Records from a data collection

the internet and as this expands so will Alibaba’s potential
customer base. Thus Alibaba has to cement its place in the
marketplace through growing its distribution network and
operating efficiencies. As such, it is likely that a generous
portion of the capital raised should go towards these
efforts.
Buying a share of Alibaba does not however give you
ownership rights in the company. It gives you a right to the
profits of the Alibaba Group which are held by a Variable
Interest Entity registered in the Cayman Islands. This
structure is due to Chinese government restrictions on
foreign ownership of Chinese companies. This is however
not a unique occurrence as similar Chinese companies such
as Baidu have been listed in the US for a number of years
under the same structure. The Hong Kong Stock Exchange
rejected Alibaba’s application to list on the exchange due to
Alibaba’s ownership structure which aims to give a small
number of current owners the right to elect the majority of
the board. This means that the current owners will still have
---
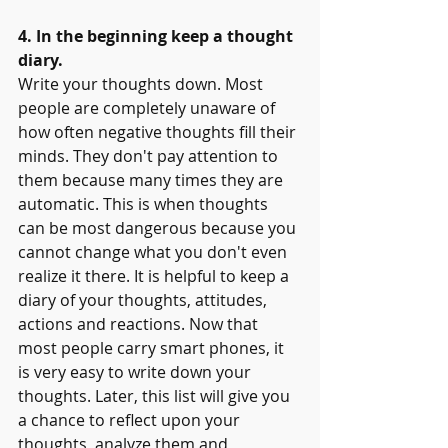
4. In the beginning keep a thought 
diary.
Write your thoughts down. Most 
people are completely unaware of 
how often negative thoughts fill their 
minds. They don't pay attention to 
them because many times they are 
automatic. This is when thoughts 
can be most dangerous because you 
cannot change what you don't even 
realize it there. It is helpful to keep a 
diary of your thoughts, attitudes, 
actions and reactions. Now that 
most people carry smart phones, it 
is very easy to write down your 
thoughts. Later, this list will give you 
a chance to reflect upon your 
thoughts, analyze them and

*Required action*.
Please count the lines in the records that contain the word "companies", treating uppercase and lowercase as different, and give only the number.

*Exercise answer*.
2